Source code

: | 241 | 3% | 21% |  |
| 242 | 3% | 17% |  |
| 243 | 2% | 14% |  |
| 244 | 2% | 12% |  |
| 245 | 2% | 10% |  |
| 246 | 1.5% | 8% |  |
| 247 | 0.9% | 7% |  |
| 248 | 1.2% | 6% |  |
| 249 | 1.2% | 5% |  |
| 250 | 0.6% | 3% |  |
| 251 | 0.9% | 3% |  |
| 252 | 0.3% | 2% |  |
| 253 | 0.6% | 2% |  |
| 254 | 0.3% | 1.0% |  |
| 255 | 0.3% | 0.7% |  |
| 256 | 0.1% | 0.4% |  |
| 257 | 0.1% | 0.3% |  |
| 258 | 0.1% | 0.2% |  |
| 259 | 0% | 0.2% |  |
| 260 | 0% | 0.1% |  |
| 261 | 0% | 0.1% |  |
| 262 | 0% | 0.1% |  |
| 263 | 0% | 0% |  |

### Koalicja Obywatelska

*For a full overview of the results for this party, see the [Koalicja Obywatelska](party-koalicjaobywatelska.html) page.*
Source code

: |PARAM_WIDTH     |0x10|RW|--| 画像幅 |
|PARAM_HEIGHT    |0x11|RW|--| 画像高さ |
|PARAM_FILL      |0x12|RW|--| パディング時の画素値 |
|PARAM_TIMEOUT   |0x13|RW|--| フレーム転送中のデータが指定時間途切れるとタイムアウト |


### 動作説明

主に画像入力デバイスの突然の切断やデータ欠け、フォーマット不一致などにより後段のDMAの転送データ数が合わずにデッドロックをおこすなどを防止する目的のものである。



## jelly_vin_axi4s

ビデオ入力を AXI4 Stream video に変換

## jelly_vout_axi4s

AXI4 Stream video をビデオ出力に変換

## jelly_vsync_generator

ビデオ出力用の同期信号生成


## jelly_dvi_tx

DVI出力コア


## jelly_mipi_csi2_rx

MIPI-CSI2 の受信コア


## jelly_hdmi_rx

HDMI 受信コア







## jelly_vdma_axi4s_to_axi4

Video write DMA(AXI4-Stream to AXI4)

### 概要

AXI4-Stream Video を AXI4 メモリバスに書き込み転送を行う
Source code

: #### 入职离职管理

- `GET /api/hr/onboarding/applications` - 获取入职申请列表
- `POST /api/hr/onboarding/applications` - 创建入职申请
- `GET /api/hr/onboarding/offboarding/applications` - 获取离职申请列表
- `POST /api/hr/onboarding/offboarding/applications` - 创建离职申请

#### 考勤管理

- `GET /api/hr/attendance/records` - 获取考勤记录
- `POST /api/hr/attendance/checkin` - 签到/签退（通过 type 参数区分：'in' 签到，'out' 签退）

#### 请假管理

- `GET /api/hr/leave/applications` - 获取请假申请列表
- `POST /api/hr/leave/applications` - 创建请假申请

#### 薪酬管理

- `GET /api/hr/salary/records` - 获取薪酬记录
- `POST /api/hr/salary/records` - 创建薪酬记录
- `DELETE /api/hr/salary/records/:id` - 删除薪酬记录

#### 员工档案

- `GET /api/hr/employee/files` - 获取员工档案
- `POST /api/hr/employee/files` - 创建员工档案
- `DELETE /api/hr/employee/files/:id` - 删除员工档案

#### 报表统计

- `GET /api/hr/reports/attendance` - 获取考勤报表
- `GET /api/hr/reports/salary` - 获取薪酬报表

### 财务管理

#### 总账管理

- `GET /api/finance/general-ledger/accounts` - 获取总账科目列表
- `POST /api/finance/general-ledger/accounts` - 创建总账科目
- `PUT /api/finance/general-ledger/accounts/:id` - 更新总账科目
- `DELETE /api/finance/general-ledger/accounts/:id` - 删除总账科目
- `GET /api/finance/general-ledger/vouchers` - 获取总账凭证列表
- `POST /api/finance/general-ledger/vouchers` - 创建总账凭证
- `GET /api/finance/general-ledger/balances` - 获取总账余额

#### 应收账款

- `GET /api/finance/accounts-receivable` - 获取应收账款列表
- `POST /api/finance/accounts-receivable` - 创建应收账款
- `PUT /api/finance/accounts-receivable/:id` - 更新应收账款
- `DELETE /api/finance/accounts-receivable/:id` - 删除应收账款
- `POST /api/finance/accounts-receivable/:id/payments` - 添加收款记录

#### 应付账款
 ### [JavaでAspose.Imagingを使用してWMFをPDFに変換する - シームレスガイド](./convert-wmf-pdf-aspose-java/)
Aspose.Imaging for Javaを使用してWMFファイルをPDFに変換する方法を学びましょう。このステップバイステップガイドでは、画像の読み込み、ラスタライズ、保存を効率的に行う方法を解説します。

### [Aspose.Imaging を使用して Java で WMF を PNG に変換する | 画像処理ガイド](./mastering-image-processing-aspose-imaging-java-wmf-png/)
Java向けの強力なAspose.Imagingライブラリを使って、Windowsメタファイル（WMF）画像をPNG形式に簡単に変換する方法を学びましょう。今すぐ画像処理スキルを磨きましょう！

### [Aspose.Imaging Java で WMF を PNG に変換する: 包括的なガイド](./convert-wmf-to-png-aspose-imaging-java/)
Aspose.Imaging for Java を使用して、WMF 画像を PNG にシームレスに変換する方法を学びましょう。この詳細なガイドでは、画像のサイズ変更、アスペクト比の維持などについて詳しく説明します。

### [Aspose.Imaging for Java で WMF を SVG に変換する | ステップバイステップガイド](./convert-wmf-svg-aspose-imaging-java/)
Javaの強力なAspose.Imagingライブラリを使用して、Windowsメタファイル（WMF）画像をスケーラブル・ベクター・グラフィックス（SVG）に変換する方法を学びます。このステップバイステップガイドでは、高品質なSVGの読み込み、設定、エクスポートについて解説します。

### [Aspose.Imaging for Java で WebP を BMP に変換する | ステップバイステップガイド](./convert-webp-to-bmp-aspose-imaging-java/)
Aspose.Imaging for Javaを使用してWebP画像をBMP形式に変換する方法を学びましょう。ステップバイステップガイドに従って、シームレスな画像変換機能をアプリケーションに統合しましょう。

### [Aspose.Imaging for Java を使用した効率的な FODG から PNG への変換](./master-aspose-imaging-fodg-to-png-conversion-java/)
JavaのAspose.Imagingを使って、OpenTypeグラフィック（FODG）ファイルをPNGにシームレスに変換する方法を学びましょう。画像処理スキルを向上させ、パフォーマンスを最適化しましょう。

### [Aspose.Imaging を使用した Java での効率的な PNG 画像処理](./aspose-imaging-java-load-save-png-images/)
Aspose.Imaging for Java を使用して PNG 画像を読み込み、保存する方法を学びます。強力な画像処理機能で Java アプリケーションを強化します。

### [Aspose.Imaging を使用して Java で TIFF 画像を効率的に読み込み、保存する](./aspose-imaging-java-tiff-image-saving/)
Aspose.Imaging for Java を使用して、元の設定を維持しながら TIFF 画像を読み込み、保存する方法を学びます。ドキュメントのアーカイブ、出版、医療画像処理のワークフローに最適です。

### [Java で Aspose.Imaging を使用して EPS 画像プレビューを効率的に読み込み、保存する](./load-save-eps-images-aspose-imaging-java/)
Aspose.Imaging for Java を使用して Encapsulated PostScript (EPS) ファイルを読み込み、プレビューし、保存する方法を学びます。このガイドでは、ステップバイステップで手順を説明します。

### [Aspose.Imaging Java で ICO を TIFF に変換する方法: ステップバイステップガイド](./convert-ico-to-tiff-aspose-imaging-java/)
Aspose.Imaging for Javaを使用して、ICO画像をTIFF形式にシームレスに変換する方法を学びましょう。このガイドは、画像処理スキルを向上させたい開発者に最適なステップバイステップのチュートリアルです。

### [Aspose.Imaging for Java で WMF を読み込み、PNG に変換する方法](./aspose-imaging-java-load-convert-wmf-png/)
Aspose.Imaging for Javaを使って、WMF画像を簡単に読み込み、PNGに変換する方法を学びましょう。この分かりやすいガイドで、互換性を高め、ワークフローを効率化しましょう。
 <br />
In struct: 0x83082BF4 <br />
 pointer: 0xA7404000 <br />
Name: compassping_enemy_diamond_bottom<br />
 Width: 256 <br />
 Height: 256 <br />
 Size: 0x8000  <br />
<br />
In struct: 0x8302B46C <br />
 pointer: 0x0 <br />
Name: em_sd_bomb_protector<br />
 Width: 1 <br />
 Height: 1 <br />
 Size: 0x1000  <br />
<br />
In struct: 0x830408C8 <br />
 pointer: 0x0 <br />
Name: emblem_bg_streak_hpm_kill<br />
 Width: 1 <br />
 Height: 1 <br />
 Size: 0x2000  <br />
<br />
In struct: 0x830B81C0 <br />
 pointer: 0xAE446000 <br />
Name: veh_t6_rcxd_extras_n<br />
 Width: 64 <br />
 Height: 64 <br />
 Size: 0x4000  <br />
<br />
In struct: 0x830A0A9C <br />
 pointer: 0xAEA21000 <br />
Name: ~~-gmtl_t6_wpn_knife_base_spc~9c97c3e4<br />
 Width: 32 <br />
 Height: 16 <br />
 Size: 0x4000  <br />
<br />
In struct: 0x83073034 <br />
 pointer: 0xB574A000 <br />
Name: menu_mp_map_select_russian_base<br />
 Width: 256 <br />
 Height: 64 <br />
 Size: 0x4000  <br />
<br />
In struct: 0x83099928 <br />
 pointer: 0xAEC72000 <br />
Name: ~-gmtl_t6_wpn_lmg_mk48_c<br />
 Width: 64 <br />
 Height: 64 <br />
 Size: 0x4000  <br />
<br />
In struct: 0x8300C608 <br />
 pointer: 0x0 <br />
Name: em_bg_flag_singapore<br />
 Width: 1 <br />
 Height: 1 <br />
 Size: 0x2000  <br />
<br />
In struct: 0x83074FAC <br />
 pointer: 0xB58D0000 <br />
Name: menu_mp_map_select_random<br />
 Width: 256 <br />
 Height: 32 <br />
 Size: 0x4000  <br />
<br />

··········

Filter the listing above down to the lines that contain the word "Name".

* Worked solution *
Name: compassping_enemy_diamond_bottom<br />
Name: em_sd_bomb_protector<br />
Name: emblem_bg_streak_hpm_kill<br />
Name: veh_t6_rcxd_extras_n<br />
Name: ~~-gmtl_t6_wpn_knife_base_spc~9c97c3e4<br />
Name: menu_mp_map_select_russian_base<br />
Name: ~-gmtl_t6_wpn_lmg_mk48_c<br />
Name: em_bg_flag_singapore<br />
Name: menu_mp_map_select_random<br />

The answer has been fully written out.